Além de despesas desnecessárias, são as dívidas que acabam sendo os grandes vilões. Os problemas vão desde financiamentos de longo prazo até uso excessivo do crédito rotativo do cartão ou do cheque especial. "Como hoje estamos com taxas de juros baixas, há muitas pessoas que contraíram financiamento imobiliário há cinco anos que estão pagando juros mais altos do que os de mercado. Então é importante buscar alternativas, como encurtar o prazo de financiamento ou fazer a portabilidade para outra instituição com taxas mais baixas".

 

Adaptação

Quem passou por momentos difíceis durante a crise no Estado garante que não quer estar naquela situação novamente e que a mudança de hábito despertou inclusive aptidões até então desconhecidas.

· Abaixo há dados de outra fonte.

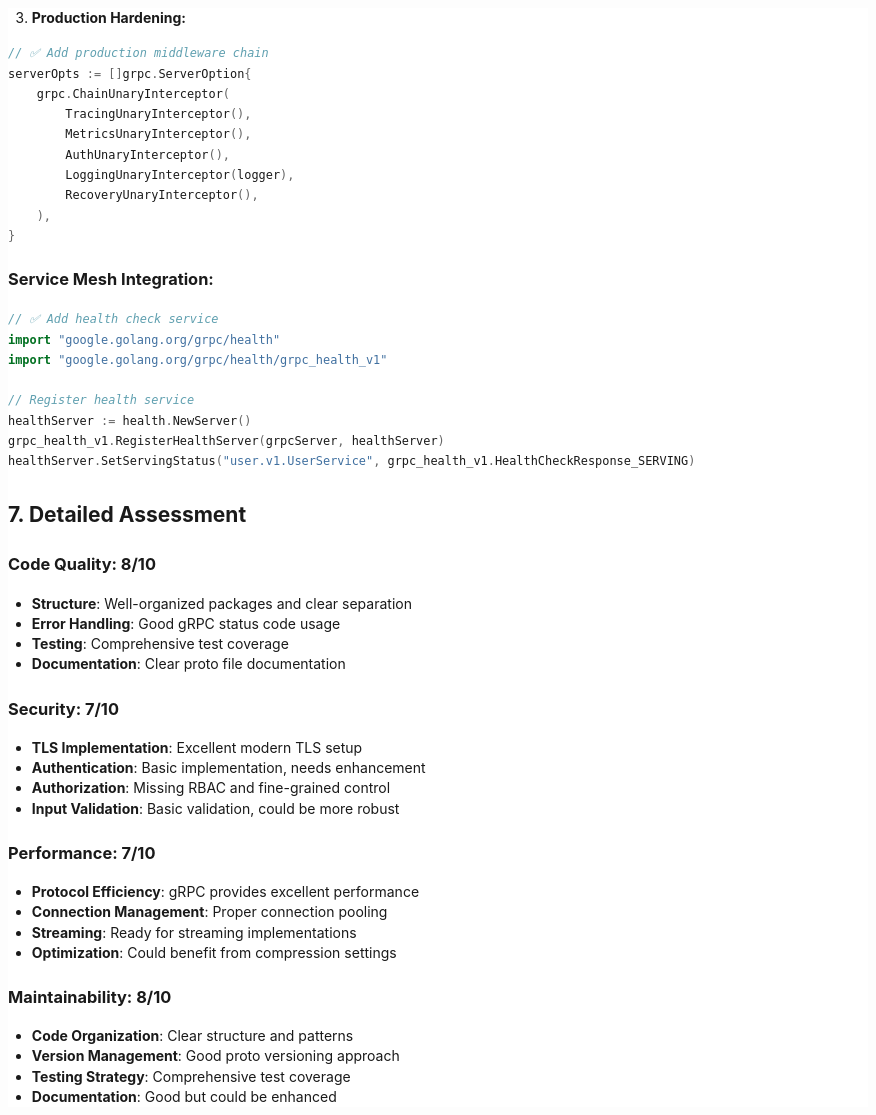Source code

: 3. **Production Hardening:**
```go
// ✅ Add production middleware chain
serverOpts := []grpc.ServerOption{
    grpc.ChainUnaryInterceptor(
        TracingUnaryInterceptor(),
        MetricsUnaryInterceptor(),
        AuthUnaryInterceptor(),
        LoggingUnaryInterceptor(logger),
        RecoveryUnaryInterceptor(),
    ),
}
```

### **Service Mesh Integration:**
```go
// ✅ Add health check service
import "google.golang.org/grpc/health"
import "google.golang.org/grpc/health/grpc_health_v1"

// Register health service
healthServer := health.NewServer()
grpc_health_v1.RegisterHealthServer(grpcServer, healthServer)
healthServer.SetServingStatus("user.v1.UserService", grpc_health_v1.HealthCheckResponse_SERVING)
```

## 7. Detailed Assessment

### **Code Quality: 8/10**
- **Structure**: Well-organized packages and clear separation
- **Error Handling**: Good gRPC status code usage
- **Testing**: Comprehensive test coverage
- **Documentation**: Clear proto file documentation

### **Security: 7/10**
- **TLS Implementation**: Excellent modern TLS setup
- **Authentication**: Basic implementation, needs enhancement
- **Authorization**: Missing RBAC and fine-grained control
- **Input Validation**: Basic validation, could be more robust

### **Performance: 7/10**
- **Protocol Efficiency**: gRPC provides excellent performance
- **Connection Management**: Proper connection pooling
- **Streaming**: Ready for streaming implementations
- **Optimization**: Could benefit from compression settings

### **Maintainability: 8/10**
- **Code Organization**: Clear structure and patterns
- **Version Management**: Good proto versioning approach
- **Testing Strategy**: Comprehensive test coverage
- **Documentation**: Good but could be enhanced
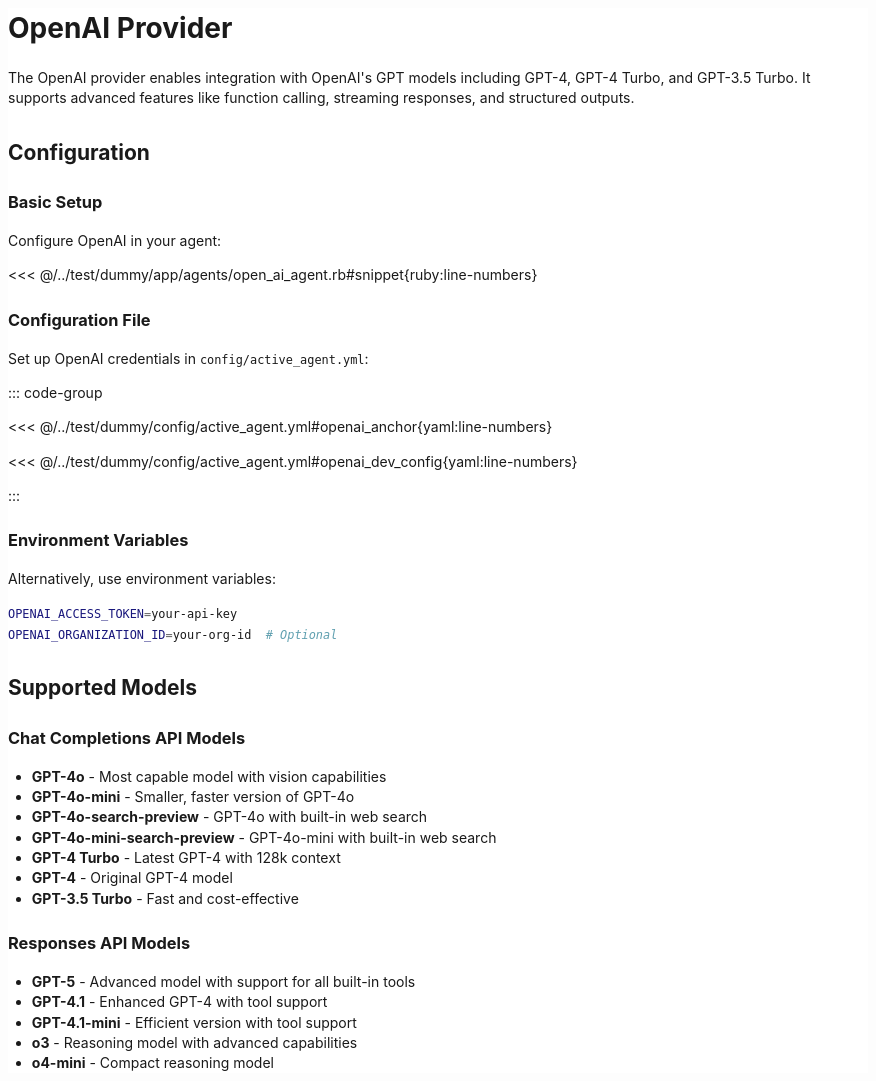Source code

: # OpenAI Provider

The OpenAI provider enables integration with OpenAI's GPT models including GPT-4, GPT-4 Turbo, and GPT-3.5 Turbo. It supports advanced features like function calling, streaming responses, and structured outputs.

## Configuration

### Basic Setup

Configure OpenAI in your agent:

<<< @/../test/dummy/app/agents/open_ai_agent.rb#snippet{ruby:line-numbers}

### Configuration File

Set up OpenAI credentials in `config/active_agent.yml`:

::: code-group

<<< @/../test/dummy/config/active_agent.yml#openai_anchor{yaml:line-numbers}

<<< @/../test/dummy/config/active_agent.yml#openai_dev_config{yaml:line-numbers}

:::

### Environment Variables

Alternatively, use environment variables:

```bash
OPENAI_ACCESS_TOKEN=your-api-key
OPENAI_ORGANIZATION_ID=your-org-id  # Optional
```

## Supported Models

### Chat Completions API Models
- **GPT-4o** - Most capable model with vision capabilities
- **GPT-4o-mini** - Smaller, faster version of GPT-4o
- **GPT-4o-search-preview** - GPT-4o with built-in web search
- **GPT-4o-mini-search-preview** - GPT-4o-mini with built-in web search
- **GPT-4 Turbo** - Latest GPT-4 with 128k context
- **GPT-4** - Original GPT-4 model
- **GPT-3.5 Turbo** - Fast and cost-effective

### Responses API Models
- **GPT-5** - Advanced model with support for all built-in tools
- **GPT-4.1** - Enhanced GPT-4 with tool support
- **GPT-4.1-mini** - Efficient version with tool support
- **o3** - Reasoning model with advanced capabilities
- **o4-mini** - Compact reasoning model
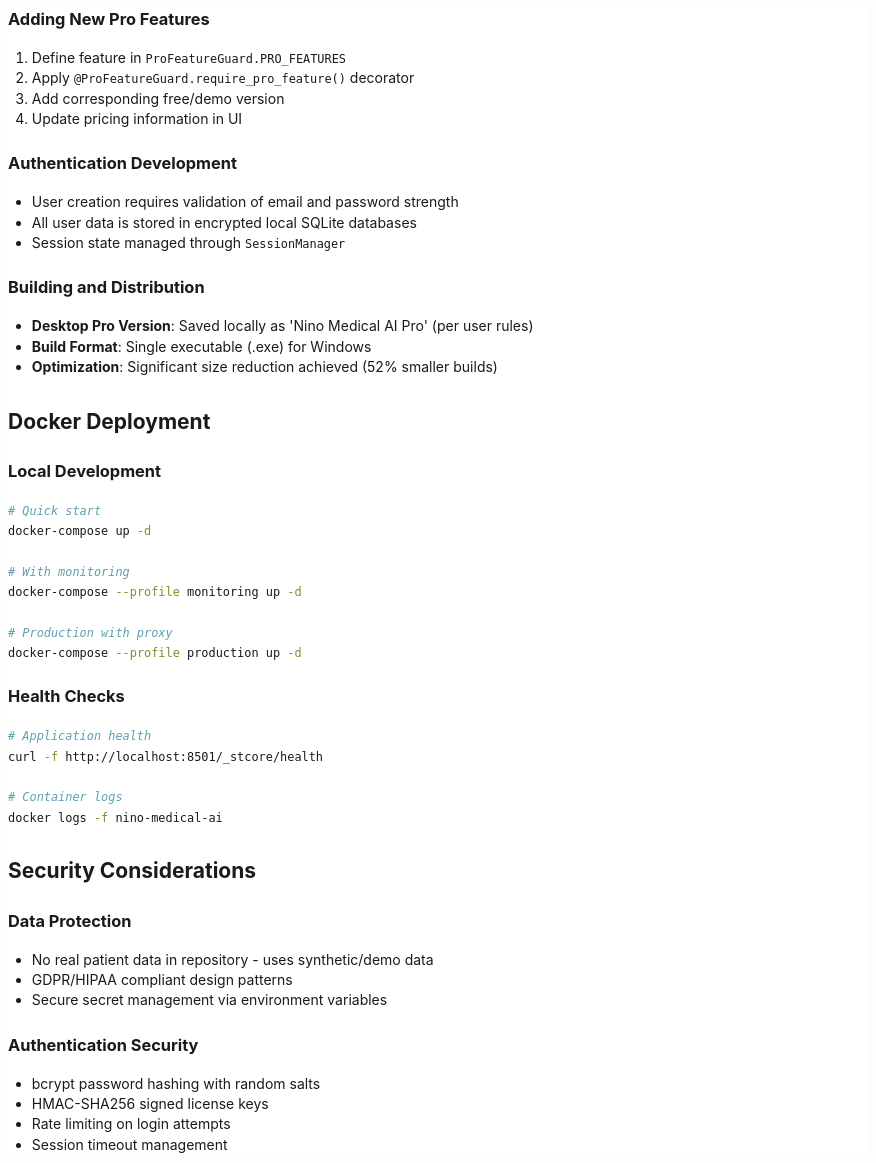 ### Adding New Pro Features
1. Define feature in `ProFeatureGuard.PRO_FEATURES`
2. Apply `@ProFeatureGuard.require_pro_feature()` decorator
3. Add corresponding free/demo version
4. Update pricing information in UI

### Authentication Development
- User creation requires validation of email and password strength
- All user data is stored in encrypted local SQLite databases
- Session state managed through `SessionManager`

### Building and Distribution
- **Desktop Pro Version**: Saved locally as 'Nino Medical AI Pro' (per user rules)
- **Build Format**: Single executable (.exe) for Windows
- **Optimization**: Significant size reduction achieved (52% smaller builds)

## Docker Deployment

### Local Development
```bash
# Quick start
docker-compose up -d

# With monitoring
docker-compose --profile monitoring up -d

# Production with proxy
docker-compose --profile production up -d
```

### Health Checks
```bash
# Application health
curl -f http://localhost:8501/_stcore/health

# Container logs
docker logs -f nino-medical-ai
```

## Security Considerations

### Data Protection
- No real patient data in repository - uses synthetic/demo data
- GDPR/HIPAA compliant design patterns
- Secure secret management via environment variables

### Authentication Security
- bcrypt password hashing with random salts
- HMAC-SHA256 signed license keys
- Rate limiting on login attempts
- Session timeout management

"Comecei a cozinhar mais em casa e a criar uma rotina em torno disso: uma cozinha e a outra lava a louça. Agora, quando escolho comer fora, é uma saída mais consciente, para um lugar melhor, mas com menos frequência. Se tornou algo especial", diz Lettícia.

Para tentar manter as contas nos trilhos, a especialista aponta o caminho: "Lembrar sempre do objetivo maior. O que esse gasto está te fazendo abdicar agora?".